**Provided data:**
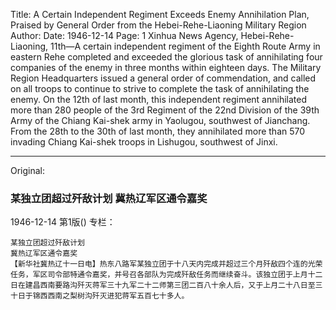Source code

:Title: A Certain Independent Regiment Exceeds Enemy Annihilation Plan, Praised by General Order from the Hebei-Rehe-Liaoning Military Region
Author:
Date: 1946-12-14
Page: 1
Xinhua News Agency, Hebei-Rehe-Liaoning, 11th—A certain independent regiment of the Eighth Route Army in eastern Rehe completed and exceeded the glorious task of annihilating four companies of the enemy in three months within eighteen days. The Military Region Headquarters issued a general order of commendation, and called on all troops to continue to strive to complete the task of annihilating the enemy. On the 12th of last month, this independent regiment annihilated more than 280 people of the 3rd Regiment of the 22nd Division of the 39th Army of the Chiang Kai-shek army in Yaolugou, southwest of Jianchang. From the 28th to the 30th of last month, they annihilated more than 570 invading Chiang Kai-shek troops in Lishugou, southwest of Jinxi.



<hr /> 

Original: 


### 某独立团超过歼敌计划  冀热辽军区通令嘉奖

1946-12-14
第1版()
专栏：

    某独立团超过歼敌计划
    冀热辽军区通令嘉奖
    【新华社冀热辽十一日电】热东八路军某独立团于十八天内完成并超过三个月歼敌四个连的光荣任务，军区司令部特通令嘉奖，并号召各部队为完成歼敌任务而继续奋斗。该独立团于上月十二日在建昌西南要路沟歼灭蒋军三十九军二十二师第三团二百八十余人后，又于上月二十八日至三十日于锦西西南之梨树沟歼灭进犯蒋军五百七十多人。
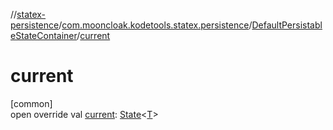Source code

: //[statex-persistence](../../../index.md)/[com.mooncloak.kodetools.statex.persistence](../index.md)/[DefaultPersistableStateContainer](index.md)/[current](current.md)

# current

[common]\
open override val [current](current.md): [State](https://developer.android.com/reference/kotlin/androidx/compose/runtime/State.html)&lt;[T](index.md)&gt;
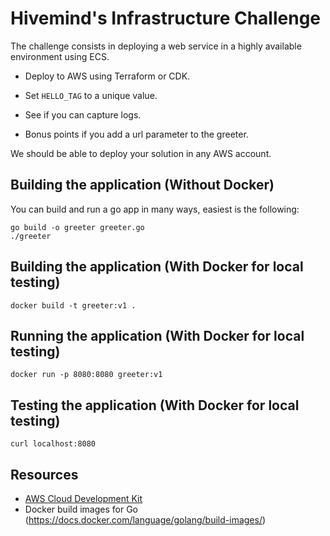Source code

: # Hivemind's Infrastructure Challenge

The challenge consists in deploying a web service in a highly available environment using ECS.

- Deploy to AWS using Terraform or CDK.

- Set `HELLO_TAG` to a unique value.

- See if you can capture logs.

- Bonus points if you add a url parameter to the greeter.

We should be able to deploy your solution in any AWS account.

## Building the application (Without Docker)

You can build and run a go app in many ways, easiest is the following:

    go build -o greeter greeter.go
    ./greeter

## Building the application (With Docker for local testing)

    docker build -t greeter:v1 .
    
## Running the application (With Docker for local testing)

    docker run -p 8080:8080 greeter:v1    
    
## Testing the application (With Docker for local testing)
    
    curl localhost:8080


## Resources

- [AWS Cloud Development Kit](https://aws.amazon.com/cdk/)
- Docker build images for Go (https://docs.docker.com/language/golang/build-images/)

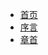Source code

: * [首页](/README)
* [序言](/Notes/ComputerOrganization/README)
* [章首](/Notes/ComputerOrganization/C_1/README)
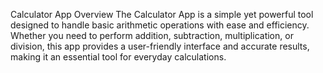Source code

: Calculator App
Overview
The Calculator App is a simple yet powerful tool designed to handle basic arithmetic operations with ease and efficiency. Whether you need to perform addition, subtraction, multiplication, or division, this app provides a user-friendly interface and accurate results, making it an essential tool for everyday calculations.
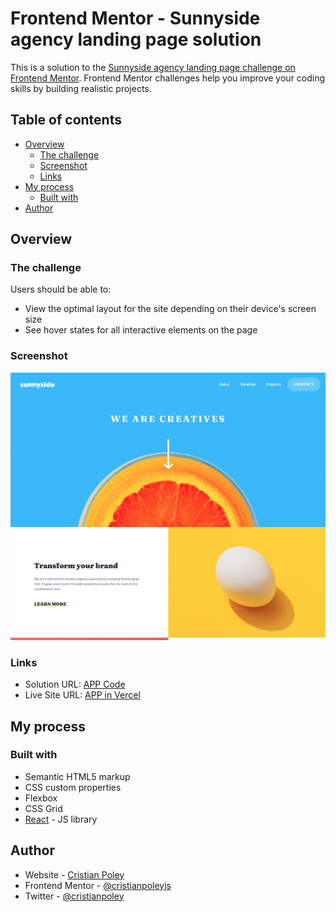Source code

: # Frontend Mentor - Sunnyside agency landing page solution

This is a solution to the [Sunnyside agency landing page challenge on Frontend Mentor](https://www.frontendmentor.io/challenges/sunnyside-agency-landing-page-7yVs3B6ef). Frontend Mentor challenges help you improve your coding skills by building realistic projects.

## Table of contents

- [Overview](#overview)
  - [The challenge](#the-challenge)
  - [Screenshot](#screenshot)
  - [Links](#links)
- [My process](#my-process)
  - [Built with](#built-with)
- [Author](#author)

## Overview

### The challenge

Users should be able to:

- View the optimal layout for the site depending on their device's screen size
- See hover states for all interactive elements on the page

### Screenshot

![](./screenshot.png)
### Links

- Solution URL: [APP Code](https://github.com/cristianpoleyJS/sunnyside-agency-landing)
- Live Site URL: [APP in Vercel](https://sunnyside-agency-landing-one.vercel.app/)

## My process

### Built with

- Semantic HTML5 markup
- CSS custom properties
- Flexbox
- CSS Grid
- [React](https://reactjs.org/) - JS library

## Author

- Website - [Cristian Poley](https://www.cristianpoley.com)
- Frontend Mentor - [@cristianpoleyjs](https://www.frontendmentor.io/profile/cristianpoleyJS)
- Twitter - [@cristianpoley](https://www.twitter.com/cristianpoley)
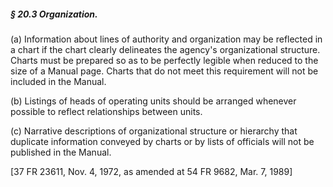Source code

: ##### § 20.3 Organization. #####

(a) Information about lines of authority and organization may be reflected in a chart if the chart clearly delineates the agency's organizational structure. Charts must be prepared so as to be perfectly legible when reduced to the size of a Manual page. Charts that do not meet this requirement will not be included in the Manual.

(b) Listings of heads of operating units should be arranged whenever possible to reflect relationships between units.

(c) Narrative descriptions of organizational structure or hierarchy that duplicate information conveyed by charts or by lists of officials will not be published in the Manual.

[37 FR 23611, Nov. 4, 1972, as amended at 54 FR 9682, Mar. 7, 1989]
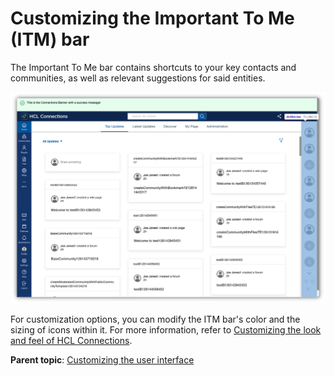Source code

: # Customizing the Important To Me (ITM) bar

The Important To Me bar contains shortcuts to your key contacts and communities, as well as relevant suggestions for said entities.

![Important To Me Bar](images/itm-bar.png)

For customization options, you can modify the ITM bar's color and the sizing of icons within it. For more information, refer to [Customizing the look and feel of HCL Connections](customizing-look-and-feel.md#important-to-me-itm-bar).


**Parent topic**: [Customizing the user interface](t_admin_common_customize_main.md)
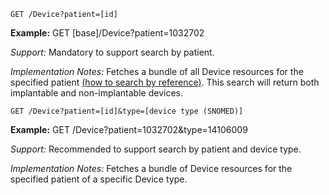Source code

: 
`GET /Device?patient=[id]`

**Example:** GET [base]/Device?patient=1032702


*Support:* Mandatory to support search by patient.

*Implementation Notes:* Fetches a bundle of all Device resources for the specified patient [(how to search by reference)]. This search will return both implantable and non-implantable devices.  

`GET /Device?patient=[id]&type=[device type (SNOMED)]`


**Example:** GET /Device?patient=1032702&type=14106009

*Support:* Recommended to support search by patient and device type.

*Implementation Notes:* Fetches a bundle of Device resources for the specified patient of a specific Device type.  




  [(how to search by reference)]: {{site.data.fhir.path}}search.html#reference
  [(how to search by token)]: {{site.data.fhir.path}}search.html#token
  [Composite Search Parameters]: {{site.data.fhir.path}}search.html#combining
  [(how to search by date)]: {{site.data.fhir.path}}search.html#date
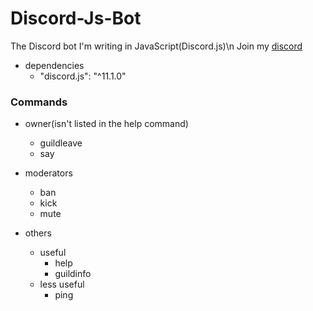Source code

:# Discord-Js-Bot
The Discord bot I'm writing in JavaScript(Discord.js)\n
Join my [discord](https://discord.gg/XYySGKz)

- dependencies
  - "discord.js": "^11.1.0"

### Commands
- owner(isn't listed in the help command)
  - guildleave
  - say

- moderators
  - ban
  - kick
  - mute

- others
  - useful
    - help
    - guildinfo
  - less useful
    - ping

**Work to complete:** Read through the entries and copy every line that includes "Region".

**Result:**
:Title: A Certain Independent Regiment Exceeds Enemy Annihilation Plan, Praised by General Order from the Hebei-Rehe-Liaoning Military Region
Xinhua News Agency, Hebei-Rehe-Liaoning, 11th—A certain independent regiment of the Eighth Route Army in eastern Rehe completed and exceeded the glorious task of annihilating four companies of the enemy in three months within eighteen days. The Military Region Headquarters issued a general order of commendation, and called on all troops to continue to strive to complete the task of annihilating the enemy. On the 12th of last month, this independent regiment annihilated more than 280 people of the 3rd Regiment of the 22nd Division of the 39th Army of the Chiang Kai-shek army in Yaolugou, southwest of Jianchang. From the 28th to the 30th of last month, they annihilated more than 570 invading Chiang Kai-shek troops in Lishugou, southwest of Jinxi.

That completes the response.